Já a entrevistada 6 apresenta uma concepção de educação mais vaga, com menor clareza do referencial teórico, o que atribuímos à sua recente formação e à inserção na docência, demonstrando que, em comparação às entrevistadas que se formaram nas décadas de 1970 e 1980, denota-se uma menor influência da temática da educação cirscunscrevendo a graduação em Serviço Social. Nas décadas anteriores, de acordo com a fala das entrevistadas, havia maior aproximação, porém, percebe-se uma preocupação da entrevistada 6 de que sua concepção de educação se aproxime de uma perspectiva crítica.

“eu entendo educação como ah... o mais distante possível daquela concepção burguesa, mesmo de educação de transferir conhecimento dos donos do poder, transferir conhecimento disciplinarmente, assim com disciplina rígida, como dos donos do poder.

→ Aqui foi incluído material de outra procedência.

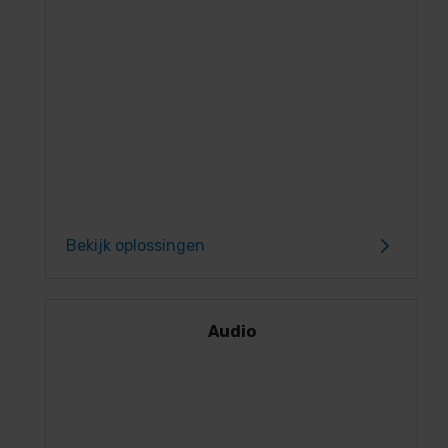
Bekijk oplossingen
Audio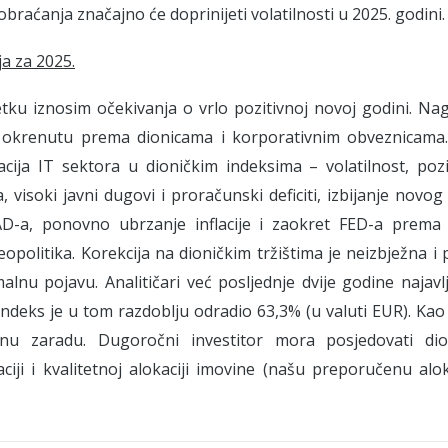
 obraćanja značajno će doprinijeti volatilnosti u 2025. godini.
a za 2025.
tku iznosim očekivanja o vrlo pozitivnoj novoj godini. Nag
 okrenutu prema dionicama i korporativnim obveznicama. R
cija IT sektora u dioničkim indeksima – volatilnost, pozit
, visoki javni dugovi i proračunski deficiti, izbijanje nov
AD-a, ponovno ubrzanje inflacije i zaokret FED-a prema 
 geopolitika. Korekcija na dioničkim tržištima je neizbježna 
lnu pojavu. Analitičari već posljednje dvije godine najavlj
ndeks je u tom razdoblju odradio 63,3% (u valuti EUR). Kao 
nu zaradu. Dugoročni investitor mora posjedovati di
kaciji i kvalitetnoj alokaciji imovine (našu preporučenu al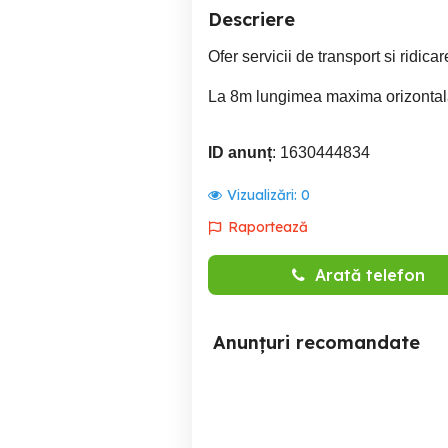
Descriere
Ofer servicii de transport si ridic
La 8m lungimea maxima orizontala
ID anunț
: 1630444834
Vizualizări:
0
Raportează
Arată telefon
Anunțuri recomandate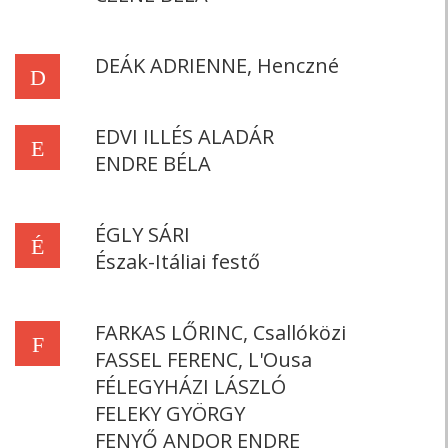
DEÁK ADRIENNE, Henczné
D
EDVI ILLÉS ALADÁR
E
ENDRE BÉLA
ÉGLY SÁRI
É
Észak-Itáliai festő
FARKAS LŐRINC, Csallóközi
F
FASSEL FERENC, L'Ousa
FÉLEGYHÁZI LÁSZLÓ
FELEKY GYÖRGY
FENYŐ ANDOR ENDRE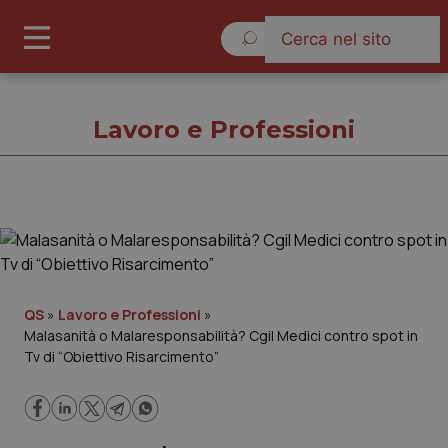
Venerdì 7 Agosto 2026
Lavoro e Professioni
Lavoro e Professioni
Cronache
QS
»
Lavoro e Professioni
»
Malasanità o Malaresponsabilità? Cgil Medici contro spot in
Governo e Parlamento
Tv di “Obiettivo Risarcimento”
Regioni e Asl
Lavoro e Professioni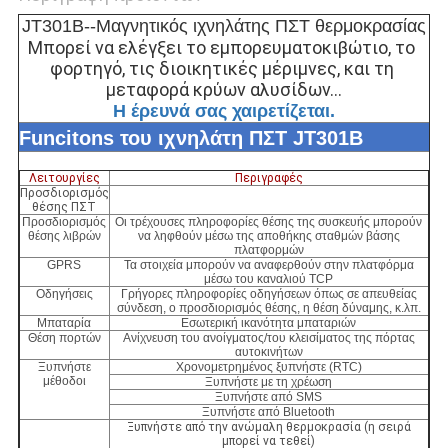
JT301B--Μαγνητικός ιχνηλάτης ΠΣΤ θερμοκρασίας
Μπορεί να ελέγξει το εμπορευματοκιβώτιο, το 
φορτηγό, τις διοικητικές μέριμνες, και τη 
μεταφορά κρύων αλυσίδων…
Η έρευνά σας χαιρετίζεται.
Funcitons του ιχνηλάτη ΠΣΤ JT301B
Λειτουργίες
Περιγραφές
Προσδιορισμός
θέσης ΠΣΤ
Προσδιορισμός
Οι τρέχουσες πληροφορίες θέσης της συσκευής μπορούν
θέσης λιβρών
να ληφθούν μέσω της αποθήκης σταθμών βάσης
πλατφορμών
GPRS
Τα στοιχεία μπορούν να αναφερθούν στην πλατφόρμα
μέσω του καναλιού TCP
Οδηγήσεις
Γρήγορες πληροφορίες οδηγήσεων όπως σε απευθείας
σύνδεση, ο προσδιορισμός θέσης, η θέση δύναμης, κ.λπ.
Μπαταρία
Εσωτερική ικανότητα μπαταριών
Θέση πορτών
Ανίχνευση του ανοίγματος/του κλεισίματος της πόρτας
αυτοκινήτων
Ξυπνήστε
Χρονομετρημένος ξυπνήστε (RTC)
μέθοδοι
Ξυπνήστε με τη χρέωση
Ξυπνήστε από SMS
Ξυπνήστε από Bluetooth
Ξυπνήστε από την ανώμαλη θερμοκρασία (η σειρά
μπορεί να τεθεί)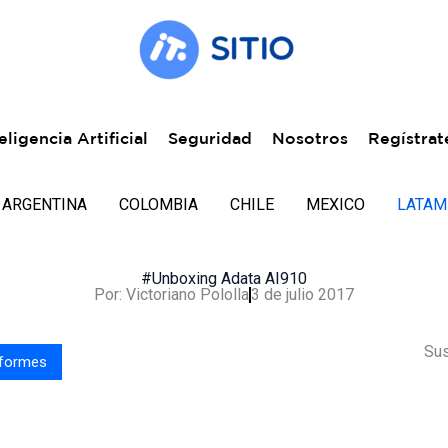
eligencia Artificial
Seguridad
Nosotros
Regístrat
ARGENTINA
COLOMBIA
CHILE
MEXICO
LATAM
#Unboxing Adata AI910
Por:
Victoriano Pololla
3 de julio 2017
Sus
nformes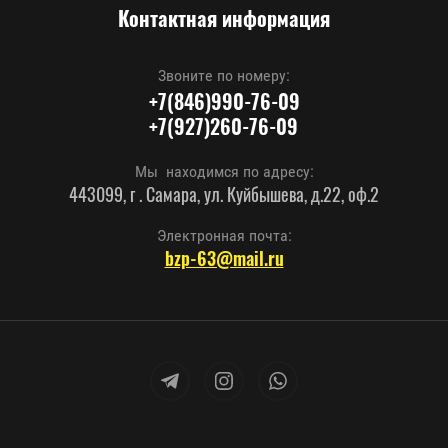
Контактная информация
Звоните по номеру:
+7(846)990-76-09
+7(927)260-76-09
Мы находимся по адресу:
443099, г . Самара, ул. Куйбышева, д.22, оф.2
Электронная почта:
bzp-63@mail.ru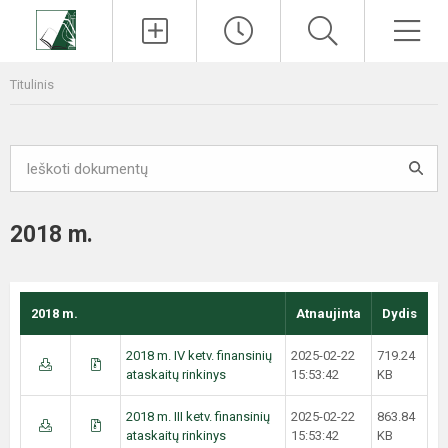
Paieška
Men
Titulinis
2018 m.
2018 m.
Atnaujinta
Dydis
2018 m. IV ketv. finansinių
2025-02-22
719.24
ataskaitų rinkinys
15:53:42
KB
2018 m. III ketv. finansinių
2025-02-22
863.84
ataskaitų rinkinys
15:53:42
KB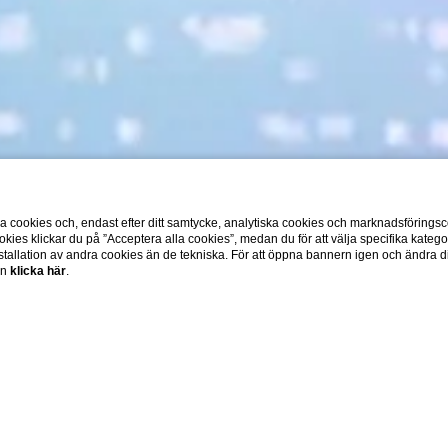
cookies och, endast efter ditt samtycke, analytiska cookies och marknadsföringsc
okies klickar du på ”Acceptera alla cookies”, medan du för att välja specifika katego
tallation av andra cookies än de tekniska. För att öppna bannern igen och ändra din
on
klicka här
.
Home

O que for mais distante disso é a minha concepção de educação. Então é uma coisa assim de formação do ser humano (...), essa construção do ser humano se tornando mais humano, menos homem inteiro, mas inteiramente humano”. Entrevistada 6

Assim, percebe-se que todas as entrevistadas compartilham da defesa de uma perspectiva de educação que prime pela formação integral do ser humano, englobando as particularidades da qualificação para a prática profissional, mas também indicando uma formação para a vida em sociedade de sujeitos que interfiram criticamente no processo histórico, de modo a fortalecer a construção de alternativas frente ao vigente modelo societário excludente e desigual.